### [Input data]
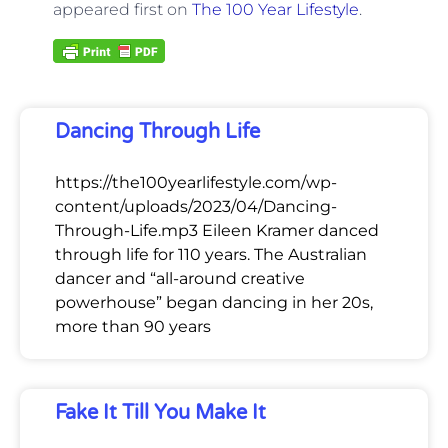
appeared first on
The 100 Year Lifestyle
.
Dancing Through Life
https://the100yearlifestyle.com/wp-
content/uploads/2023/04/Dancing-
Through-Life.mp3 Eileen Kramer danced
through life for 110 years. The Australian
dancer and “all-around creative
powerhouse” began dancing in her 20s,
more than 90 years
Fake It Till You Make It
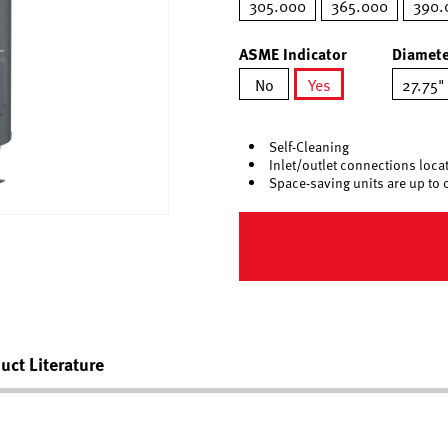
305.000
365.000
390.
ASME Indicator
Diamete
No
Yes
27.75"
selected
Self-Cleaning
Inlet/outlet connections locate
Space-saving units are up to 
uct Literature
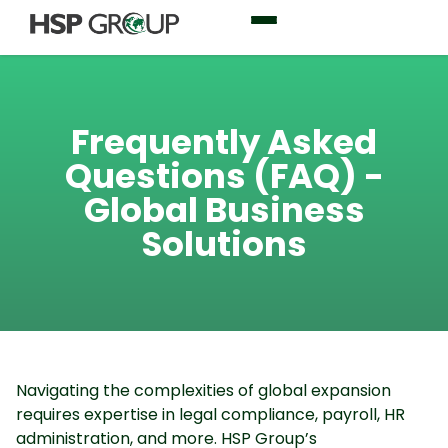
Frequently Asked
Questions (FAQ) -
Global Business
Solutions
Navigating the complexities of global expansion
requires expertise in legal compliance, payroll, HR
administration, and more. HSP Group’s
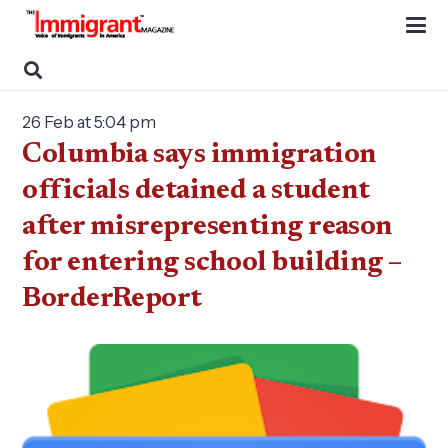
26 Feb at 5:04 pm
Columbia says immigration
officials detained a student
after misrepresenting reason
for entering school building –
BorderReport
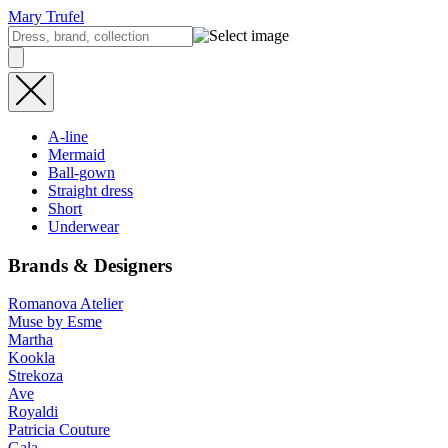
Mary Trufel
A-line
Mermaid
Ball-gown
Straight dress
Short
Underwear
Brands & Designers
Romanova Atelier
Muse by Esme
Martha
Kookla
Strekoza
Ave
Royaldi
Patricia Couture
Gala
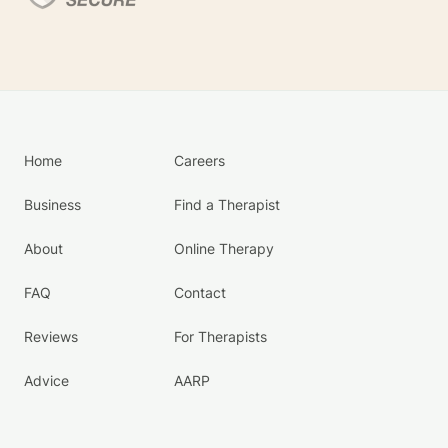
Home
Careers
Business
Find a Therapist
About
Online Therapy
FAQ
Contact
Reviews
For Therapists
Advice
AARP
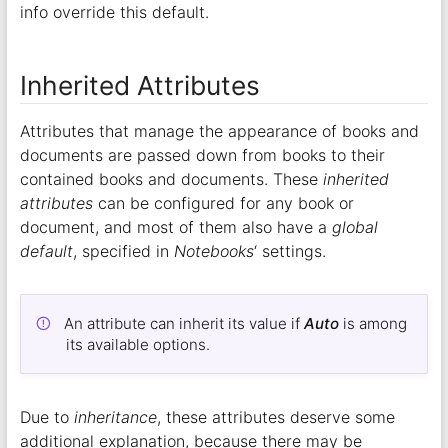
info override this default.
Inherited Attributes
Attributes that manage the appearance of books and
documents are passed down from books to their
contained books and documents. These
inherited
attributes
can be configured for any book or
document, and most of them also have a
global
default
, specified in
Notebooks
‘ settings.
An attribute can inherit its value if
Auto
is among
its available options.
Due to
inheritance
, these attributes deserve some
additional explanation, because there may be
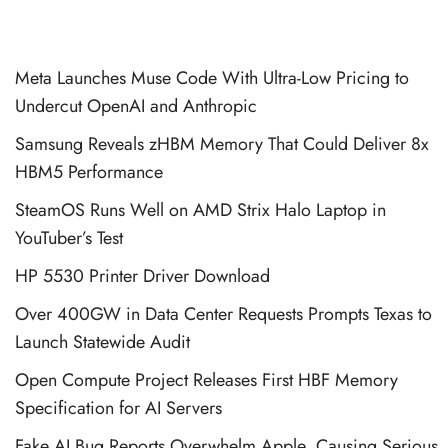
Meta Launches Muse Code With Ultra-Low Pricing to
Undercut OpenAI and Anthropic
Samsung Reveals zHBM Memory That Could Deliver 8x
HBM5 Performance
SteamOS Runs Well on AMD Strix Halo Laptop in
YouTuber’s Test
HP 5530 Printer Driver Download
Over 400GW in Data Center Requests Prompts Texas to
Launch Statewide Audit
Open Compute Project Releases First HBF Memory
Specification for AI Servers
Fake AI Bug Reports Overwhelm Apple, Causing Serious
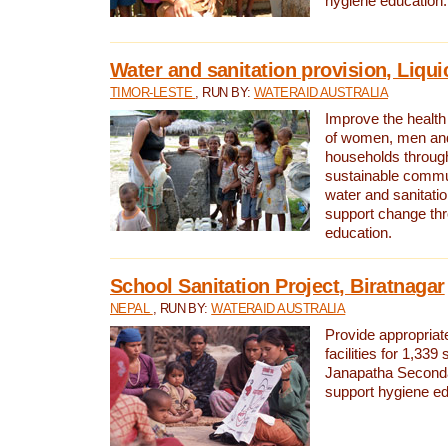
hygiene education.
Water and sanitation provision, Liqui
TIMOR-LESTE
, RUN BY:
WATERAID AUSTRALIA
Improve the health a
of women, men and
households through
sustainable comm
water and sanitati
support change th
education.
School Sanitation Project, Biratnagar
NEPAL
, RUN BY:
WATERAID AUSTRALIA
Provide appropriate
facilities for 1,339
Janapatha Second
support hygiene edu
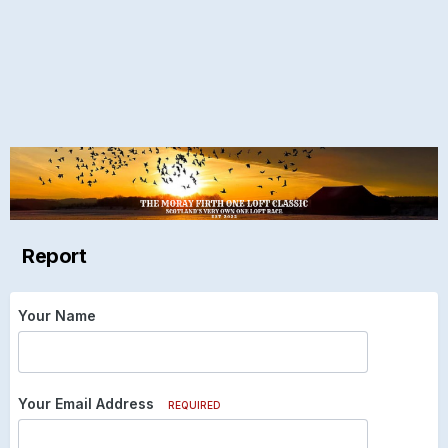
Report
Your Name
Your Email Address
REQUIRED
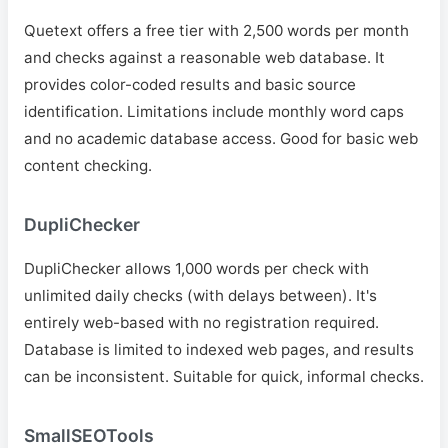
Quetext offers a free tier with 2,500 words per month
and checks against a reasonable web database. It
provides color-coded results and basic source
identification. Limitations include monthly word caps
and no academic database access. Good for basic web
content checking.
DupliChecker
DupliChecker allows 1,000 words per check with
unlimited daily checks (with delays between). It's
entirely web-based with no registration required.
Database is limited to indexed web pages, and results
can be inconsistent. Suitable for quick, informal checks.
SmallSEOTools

* * *

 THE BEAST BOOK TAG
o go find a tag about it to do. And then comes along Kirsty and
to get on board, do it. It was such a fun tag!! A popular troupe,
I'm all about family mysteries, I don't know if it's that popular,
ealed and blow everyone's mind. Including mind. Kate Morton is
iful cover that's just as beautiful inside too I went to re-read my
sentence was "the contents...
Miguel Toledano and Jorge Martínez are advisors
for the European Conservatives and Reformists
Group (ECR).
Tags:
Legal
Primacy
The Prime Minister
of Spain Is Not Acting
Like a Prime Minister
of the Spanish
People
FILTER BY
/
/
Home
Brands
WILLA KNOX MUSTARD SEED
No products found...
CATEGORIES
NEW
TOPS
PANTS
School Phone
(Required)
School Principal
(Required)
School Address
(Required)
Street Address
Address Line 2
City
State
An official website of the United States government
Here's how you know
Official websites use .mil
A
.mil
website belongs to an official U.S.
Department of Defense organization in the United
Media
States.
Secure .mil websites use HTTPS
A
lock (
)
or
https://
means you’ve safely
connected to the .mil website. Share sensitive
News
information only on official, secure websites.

### [What you are asked to do]
Extract the part of the data that opens with the line containing "26 Feb at 5:04 pm" and closes with the line containing "BorderReport", reproducing every line in it without changes and including both of those lines.

### [Written answer]
26 Feb at 5:04 pm
Columbia says immigration
officials detained a student
after misrepresenting reason
for entering school building –
BorderReport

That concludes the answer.